Reproduce every entry below character for character, leaving out the pictures.

------------------------------------

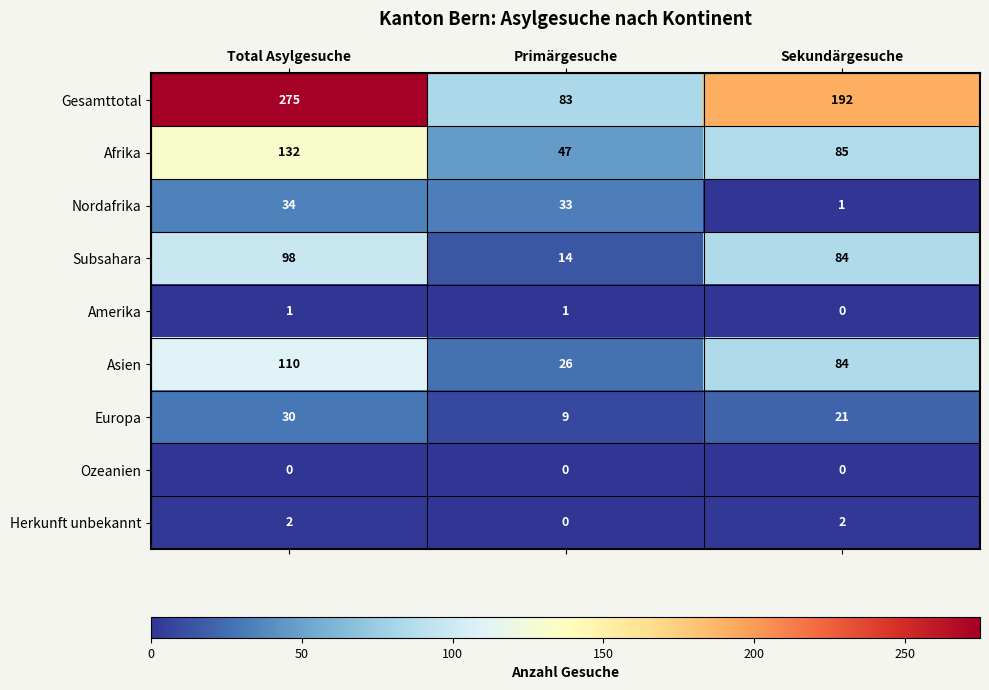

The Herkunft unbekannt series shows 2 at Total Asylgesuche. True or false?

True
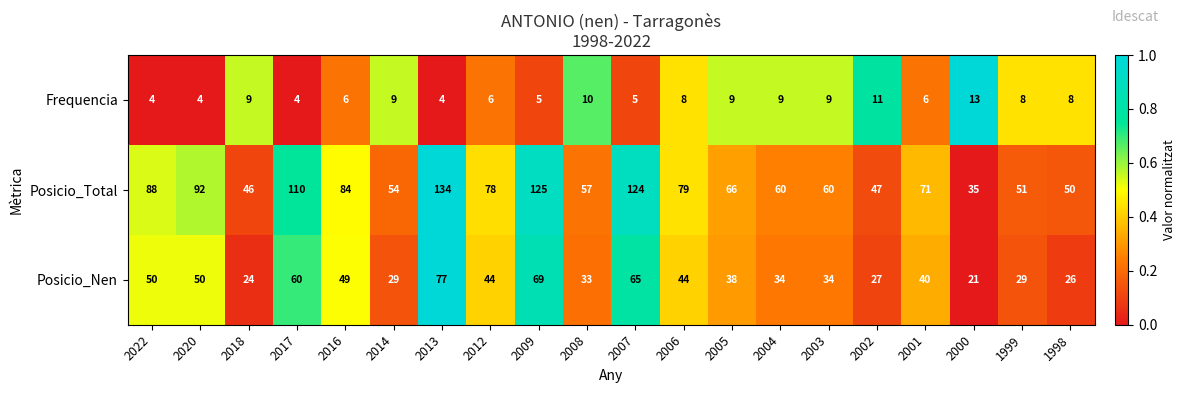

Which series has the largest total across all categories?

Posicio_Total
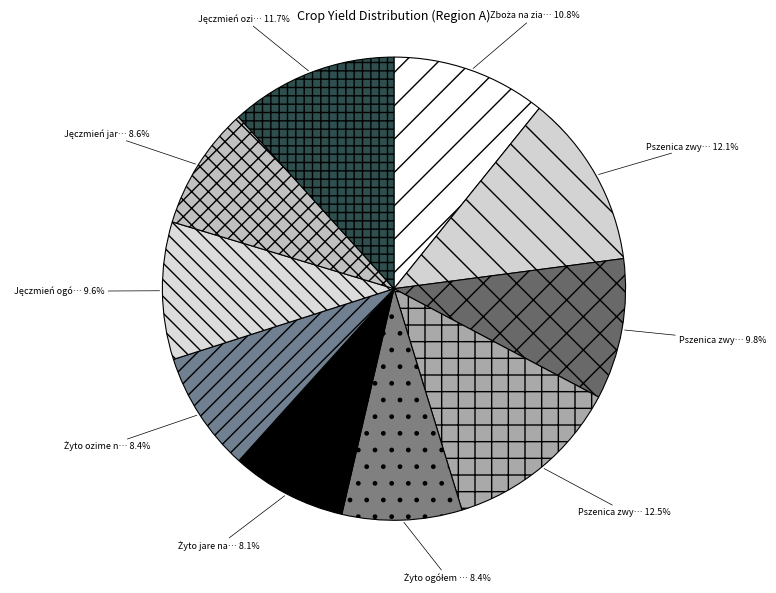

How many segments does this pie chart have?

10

------------------------------------

▶ **Response area**
The Herkunft unbekannt series shows 2 at Total Asylgesuche. True or false?

True

Which series has the largest total across all categories?

Posicio_Total

How many segments does this pie chart have?

10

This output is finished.